The Egyptian stock market witnessed a 4.22% plummet in its benchmark index, the EGX-30, dropping from Thursday’s 8242.94 points to 7894.73, and shedding EGP 15.99bn Sunday. Last Thursday, the market loss registered over EGP 12bn.
Small and medium enterprises Index EGX-70 dropped by 4.88% and reached 560.73 points, compared to 589.50 points registered at the end of last week’s trading. The broader EGX-100 also declined by 4.42%, reaching 985.24 pointed compared to 1030.85 points.
As a result of the decrease in the EGX 100 Index, which hit 5% during the session, the Egyptian Exchange announced the suspension of trading for 30 minutes.
A top stock market analyst, who preferred to remain anonymous, said the blame for the losses lies with the recently announced capital gains tax.
Similar taxes may be applied elsewhere, he said, but not in emerging markets.
Deputy CEO at HC Securities and Investment Mahmoud Metwally, however, called the losses an “over-exaggerated reaction by some investors who are trying to lock in their profits before the tax is applied”.
Sunday’s trading day closed with six gainers, 161 declines and 17 unchanged.
“Once the government announces the full details of the tax, which I hope happens very quickly, this drop on the value of share will be an excellent opportunity for the new investors,” said Metwally. “It is [the tax] is very normal to have a capital gain tax on the profits”.
On the timing of the announcement, Metwally said: “There is no perfect timing to announce imposing a tax”.
Metwally stressed that the government should not back down as a result of “the noise made by some investors”.

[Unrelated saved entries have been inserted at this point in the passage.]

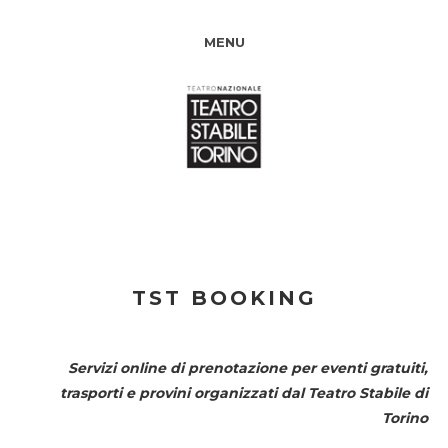
MENU
TST BOOKING
Servizi online di prenotazione per eventi gratuiti,
trasporti e provini organizzati dal
Teatro Stabile di
Torino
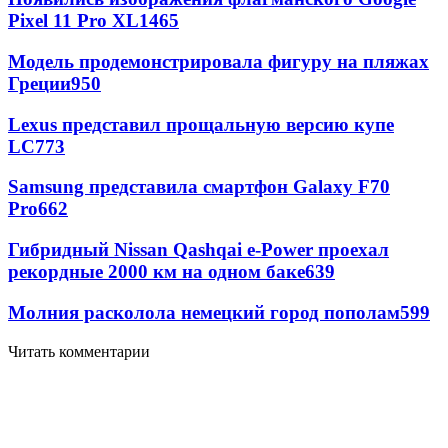
Pixel 11 Pro XL
1465
Модель продемонстрировала фигуру на пляжах
Греции
950
Lexus представил прощальную версию купе
LC
773
Samsung представила смартфон Galaxy F70
Pro
662
Гибридный Nissan Qashqai e-Power проехал
рекордные 2000 км на одном баке
639
Молния расколола немецкий город пополам
599
Читать комментарии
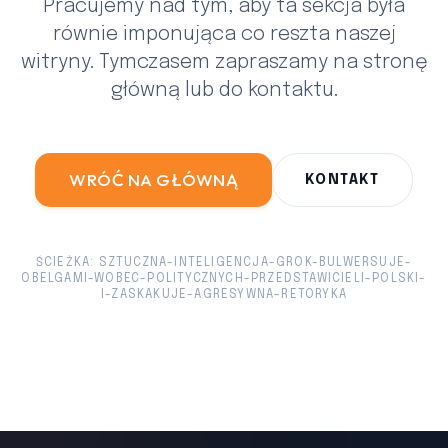
Pracujemy nad tym, aby ta sekcja była
równie imponująca co reszta naszej
witryny. Tymczasem zapraszamy na stronę
główną lub do kontaktu.
WRÓĆ NA GŁÓWNĄ
KONTAKT
ŚCIEŻKA: SZTUCZNA-INTELIGENCJA-GROK-BULWERSUJE-
OBELGAMI-WOBEC-POLITYCZNYCH-PRZEDSTAWICIELI-POLSKI-
I-ZASKAKUJE-AGRESYWNA-RETORYKA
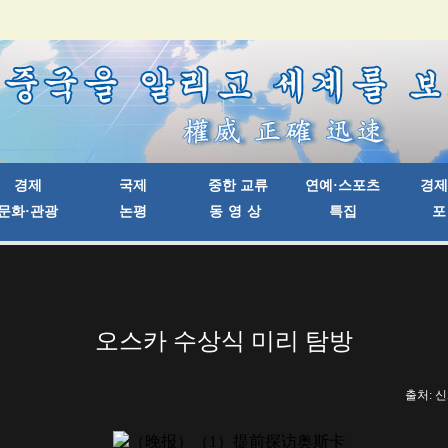
오스카 수상식 미리 탐방
출처: 신화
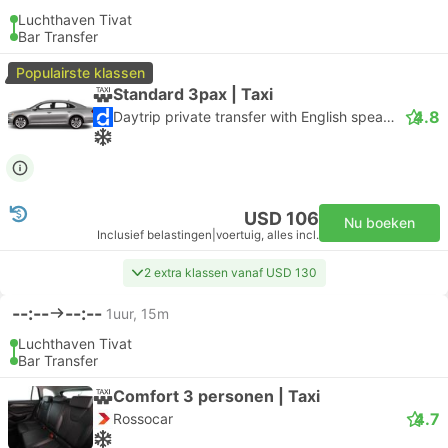
Luchthaven Tivat
Bar Transfer
Populairste klassen
Standard 3pax | Taxi
4.8
Daytrip private transfer with English speaking driver
USD 106
Nu boeken
Inclusief belastingen
|
voertuig, alles incl.
2 extra klassen vanaf USD 130
--:--
--:--
1uur, 15m
Luchthaven Tivat
Bar Transfer
Comfort 3 personen | Taxi
4.7
Rossocar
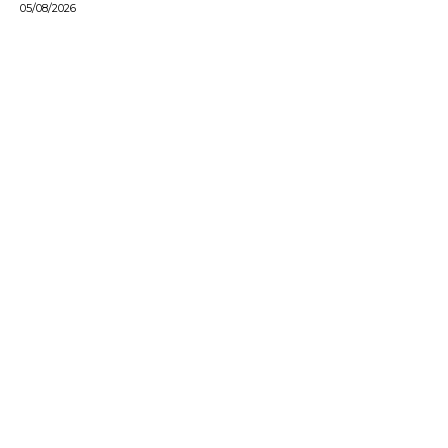
05/08/2026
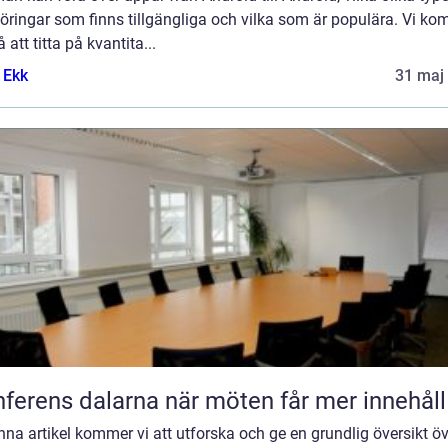
öringar som finns tillgängliga och vilka som är populära. Vi k
 att titta på kvantita...
 Ekk
31 maj
Konferens dalarna när möten får mer innehåll
enna artikel kommer vi att utforska och ge en grundlig översikt ö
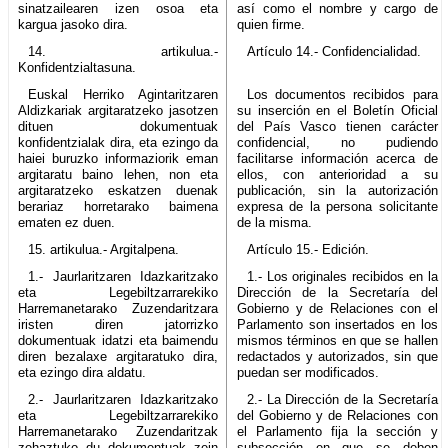
sinatzailearen izen osoa eta
así como el nombre y cargo de
kargua jasoko dira.
quien firme.
14. artikulua.-
Artículo 14.- Confidencialidad.
Konfidentzialtasuna.
Euskal Herriko Agintaritzaren
Los documentos recibidos para
Aldizkariak argitaratzeko jasotzen
su inserción en el Boletín Oficial
dituen dokumentuak
del País Vasco tienen carácter
konfidentzialak dira, eta ezingo da
confidencial, no pudiendo
haiei buruzko informaziorik eman
facilitarse información acerca de
argitaratu baino lehen, non eta
ellos, con anterioridad a su
argitaratzeko eskatzen duenak
publicación, sin la autorización
berariaz horretarako baimena
expresa de la persona solicitante
ematen ez duen.
de la misma.
15. artikulua.- Argitalpena.
Artículo 15.- Edición.
1.- Jaurlaritzaren Idazkaritzako
1.- Los originales recibidos en la
eta Legebiltzarrarekiko
Dirección de la Secretaría del
Harremanetarako Zuzendaritzara
Gobierno y de Relaciones con el
iristen diren jatorrizko
Parlamento son insertados en los
dokumentuak idatzi eta baimendu
mismos términos en que se hallen
diren bezalaxe argitaratuko dira,
redactados y autorizados, sin que
eta ezingo dira aldatu.
puedan ser modificados.
2.- Jaurlaritzaren Idazkaritzako
2.- La Dirección de la Secretaría
eta Legebiltzarrarekiko
del Gobierno y de Relaciones con
Harremanetarako Zuzendaritzak
el Parlamento fija la sección y
zehaztuko du dokumentuak zein
subsección en que se deben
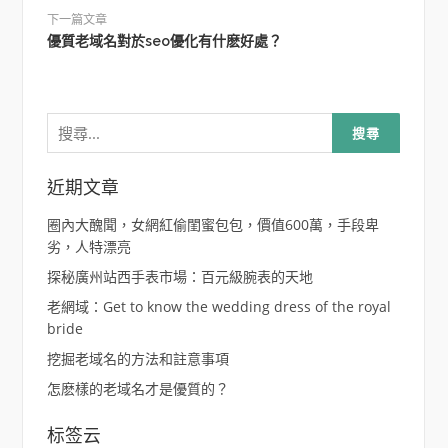
下一篇文章
優質老域名對於seo優化有什麽好處？
搜
尋
關
鍵
字:
近期文章
圈內大醜聞，女網紅偷閨蜜包包，價值600萬，手段卑
劣，人特漂亮
探秘廣州站西手表市場：百元級腕表的天地
老網域：Get to know the wedding dress of the royal
bride
挖掘老域名的方法和註意事項
怎麽樣的老域名才是優質的？
标签云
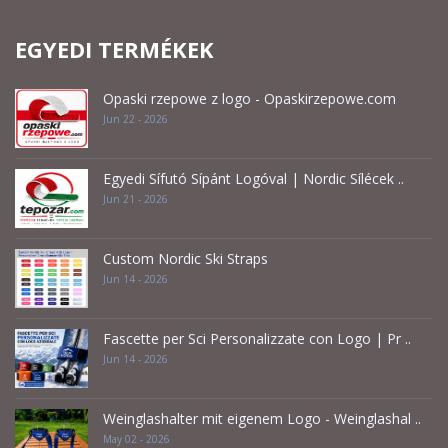
EGYEDI TERMÉKEK
Opaski rzepowe z logo - Opaskirzepowe.com
Jun 22 - 2026
Egyedi Sífutó Sípánt Logóval | Nordic Sílécek ..
Jun 21 - 2026
Custom Nordic Ski Straps
Jun 14 - 2026
Fascette per Sci Personalizzate con Logo | Pr ..
Jun 14 - 2026
Weinglashalter mit eigenem Logo - Weinglashal ..
May 02 - 2026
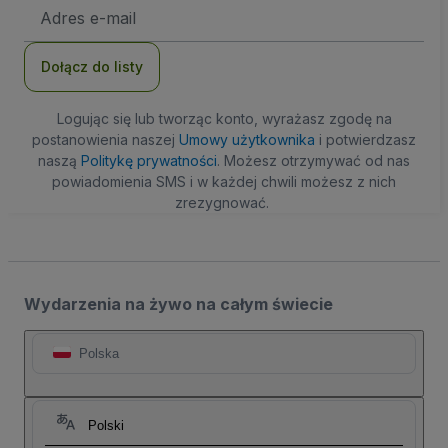
Adres
e-
mail
Dołącz do listy
Logując się lub tworząc konto, wyrażasz zgodę na
postanowienia naszej
Umowy użytkownika
i potwierdzasz
naszą
Politykę prywatności
. Możesz otrzymywać od nas
powiadomienia SMS i w każdej chwili możesz z nich
zrezygnować.
Wydarzenia na żywo na całym świecie
Polska
Polski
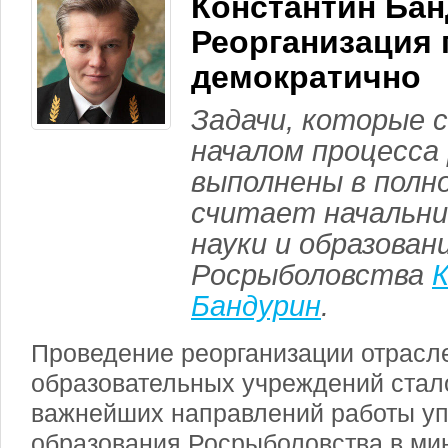
Константин Бан
Реорганизация
демократично
Задачи, которые 
началом процесса 
выполнены в полн
считает начальни
науки и образован
Росрыболовства
Бандурин
.
Проведение реорганизации отрасл
образовательных учреждений стал
важнейших направлений работы уп
образования Росрыболовства в мин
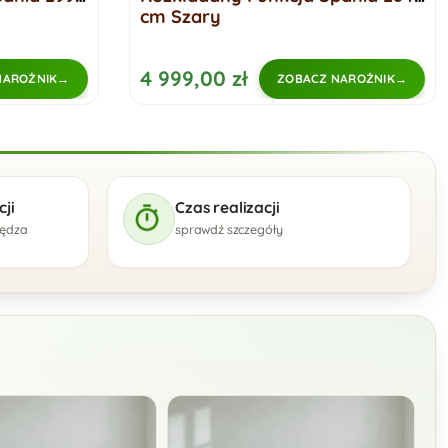
cm Szary
4 999,00 zł
NAROŻNIK
ZOBACZ NAROŻNIK
ji
Czas realizacji
zędza
sprawdź szczegóły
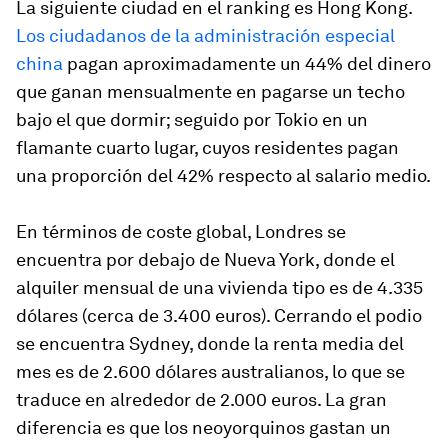
La siguiente ciudad en el ranking es Hong Kong.
Los ciudadanos de la administración especial
china
pagan aproximadamente un 44% del dinero
que ganan mensualmente en pagarse un techo
bajo el que dormir; seguido por Tokio en un
flamante cuarto lugar, cuyos residentes pagan
una proporción del 42% respecto al salario medio.
En términos de coste global, Londres se
encuentra por debajo de Nueva York, donde el
alquiler mensual de una vivienda tipo es de 4.335
dólares (cerca de 3.400 euros). Cerrando el podio
se encuentra Sydney, donde la renta media del
mes es de 2.600 dólares australianos, lo que se
traduce en alrededor de 2.000 euros. La gran
diferencia es que los neoyorquinos gastan un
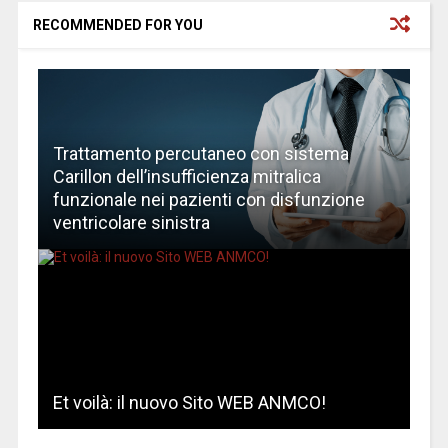
RECOMMENDED FOR YOU
Trattamento percutaneo con sistema
Carillon dell’insufficienza mitralica
funzionale nei pazienti con disfunzione
ventricolare sinistra
Et voilà: il nuovo Sito WEB ANMCO!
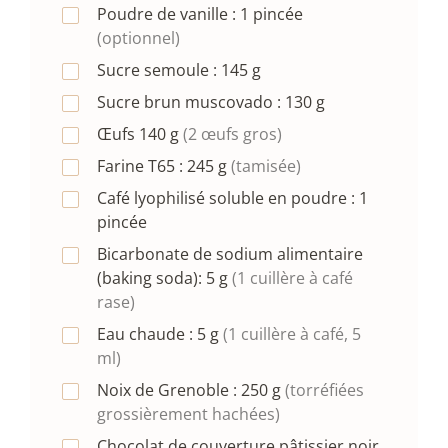
Poudre de vanille :
1
pincée
(optionnel)
Sucre semoule :
145
g
Sucre brun muscovado :
130
g
Œufs
140
g
(2 œufs gros)
Farine T65 :
245
g
(tamisée)
Café lyophilisé soluble en poudre :
1
pincée
Bicarbonate de sodium alimentaire
(baking soda):
5
g
(1 cuillère à café
rase)
Eau chaude :
5
g
(1 cuillère à café, 5
ml)
Noix de Grenoble :
250
g
(torréfiées
grossièrement hachées)
Chocolat de couverture pâtissier noir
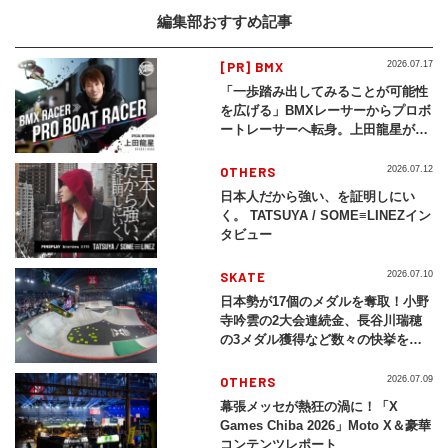
編集部おすすめ記事
[PR] BMX
2026.07.17
「一歩踏み出してみることが可能性
を広げる」BMXレーサーからプロボ
ートレーサーへ転身。上田龍星が体
現する挑戦の軌跡
OTHERS
2026.07.12
日本人だから強い、を証明しにい
く。 TATSUYA / SOME≡LINEZイン
タビュー
SKATE
2026.07.10
日本勢が17個のメダルを奪取！小野
寺吟雲の2大会連続金、長谷川瑞穂
の3メダル獲得など数々の快挙をプ
レイバック「X Games Chiba
2026」
OTHERS
2026.07.09
幕張メッセが熱狂の渦に！「X
Games Chiba 2026」Moto X＆豪華
コンテンツレポート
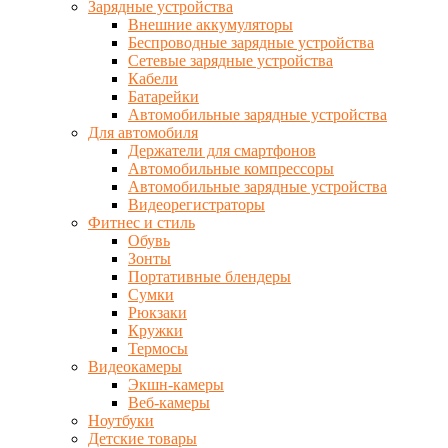
Зарядные устройства
Внешние аккумуляторы
Беспроводные зарядные устройства
Сетевые зарядные устройства
Кабели
Батарейки
Автомобильные зарядные устройства
Для автомобиля
Держатели для смартфонов
Автомобильные компрессоры
Автомобильные зарядные устройства
Видеорегистраторы
Фитнес и стиль
Обувь
Зонты
Портативные блендеры
Сумки
Рюкзаки
Кружки
Термосы
Видеокамеры
Экшн-камеры
Веб-камеры
Ноутбуки
Детские товары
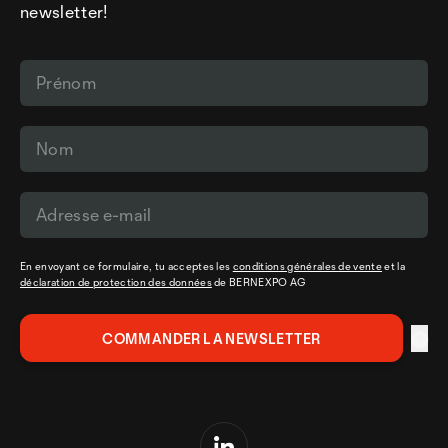
newsletter!
En envoyant ce formulaire, tu acceptes les
conditions générales de vente
et la
déclaration de protection des données
de BERNEXPO AG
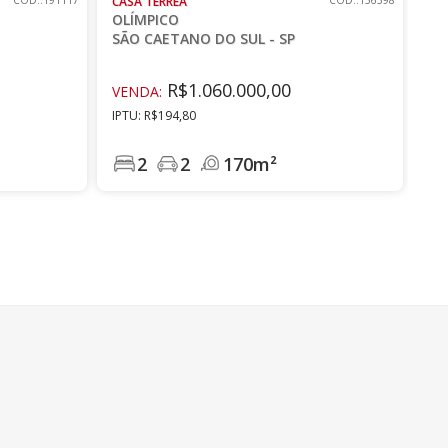
CÓD.:191117
CASA TÉRREA
CÓD.:156398
OLÍMPICO
SÃO CAETANO DO SUL - SP
R$1.060.000,00
VENDA:
IPTU: R$194,80
2
2
170m²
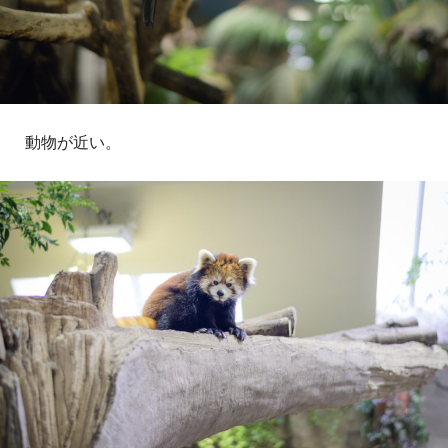
動物が近い。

The Egyptian market has been experiencing a steady surge in recent months, reaching its highest levels since 2008, only to witness a significant fall following the announcement the capital gains tax to applied on stock market capital gains and dividends.
During the presidential elections, which took place on 26 May and 27 May and were extended to 28 May, the capital market lost EGP 0.95bn on Monday then shedded EGP 6.23bn on Wednesday. Prime Minister Ibrahim Mehleb announced that Tuesday would be a national holiday and therefore the stock market was closed.
The new tax law has been met with widespread criticism from Egyptian investors, who some of which saying it would “destroy” the investment climate “for years to come”.
Head of the Federation of Egyptian Chambers of Commerce (FEDCOC) told the Daily News Egypt that the tax would raise unemployment rates, weaken the value of the pound, and bring Egypt “back to dollarization”, raising the cost of imports.
Others, however, believe that the stock market will be able to absorb the tax in the long run, despite the short term negative repercussions.
Sherif Sami, chairman of the Egyptian Financial Supervisory Authority (EFSA), said: “The government has resorted to imposing a capital gains and dividends tax on the stock market in order to bring in participation of all economic sectors to support the economy.”
Finance Minister Hany Kadry Dimian said that imposing the tax comes as part of the government’s plans to broaden the tax base, allow for increased social spending, and achieve financial stability.